Fungal contamination of bedding was first studied seventy years ago, but there have been no reports in the last seventy years. In this new study, researchers sampled ten pillows with between 1.5 and 20 years of regular use. Each pillow was found to contain a substantial fungal load, with four to 16 different species being identified per sample and even higher numbers found in synthetic pillows. One of the most worrying things was that the microscopic fungus Aspergillus fumigatus was particularly common in synthetic pillows. And fungi as diverse as bread and vine moulds and those usually found on damp walls and in showers were also found in the pillows. Aspergillus is a very common fungus, carried in the air as well as being found in cellars, household plant pots, compost, computers and ground pepper and spices. I have treated many people with invasive Aspergillosis, a sometimes nasty illness that occurs mainly in the lungs and sinuses, although it can spread to other organs including the brain. It can be very difficult to treat, and as many as 1 in 25 patients who die in modern European teaching hospitals have the disease. In France and Germany, this is one of the occasions when unorthodox medicine is often used at the same time as high doses of antibiotics: proper integrated medicine.

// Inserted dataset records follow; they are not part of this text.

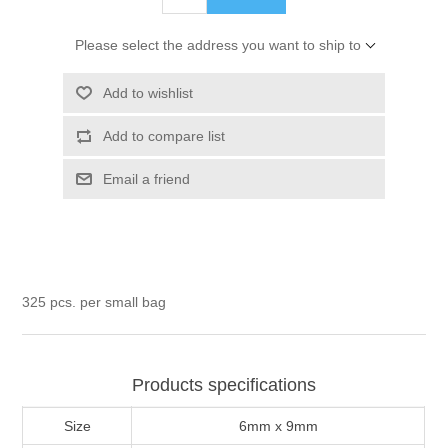
Please select the address you want to ship to
Add to wishlist
Add to compare list
Email a friend
325 pcs. per small bag
Products specifications
Size
6mm x 9mm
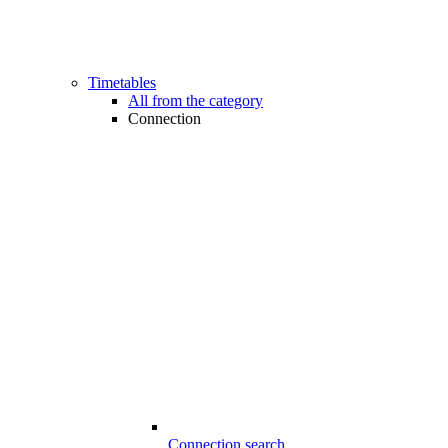
Timetables
All from the category
Connection
Connection search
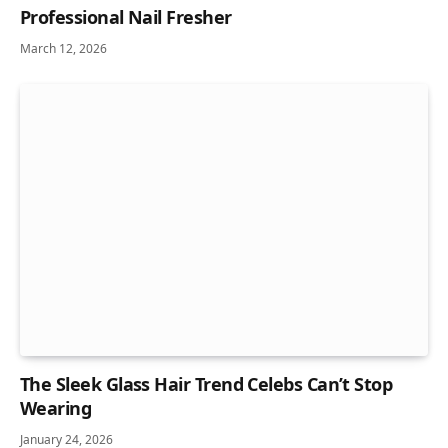
Professional Nail Fresher
March 12, 2026
The Sleek Glass Hair Trend Celebs Can’t Stop
Wearing
January 24, 2026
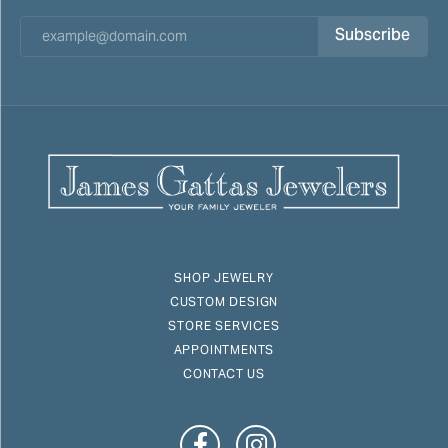
Subscribe
SHOP JEWELRY
CUSTOM DESIGN
STORE SERVICES
APPOINTMENTS
CONTACT US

Aspergillosis is a particular problem in people with compromised immune systems. Hospital pillows have plastic covers and so are unlikely to cause problems, but patients being discharged home – where pillows may be old and fungus-infected – could be at risk of infection. Aspergillus can also worsen asthma, particularly in adults who have had asthma for many years, and it can cause allergic sinusitis in patients with allergic tendencies. Constant exposure to fungus in bed could be problematic.

The moral of this story is be extra aware that pillows may harbor fungi that can cause or exacerbate allergies and more serious problems in people with other illnesses. If you have allergies, it is best to use foam rather than feather pillows. If you have synthetic pillows, wash them regularly in warm water and with a non-allergenic detergent. Dip the pillow one small section at a time in the solution and squeeze through the pillow. Once the pillow is clean, rinse it out at least three times to remove all of the soap and residue. Then lie the pillow out flat to dry, and turn it frequently. To fluff the pillow, take a couple of tennis balls and put them in the dryer with the pillow and air dry for about 30 minutes.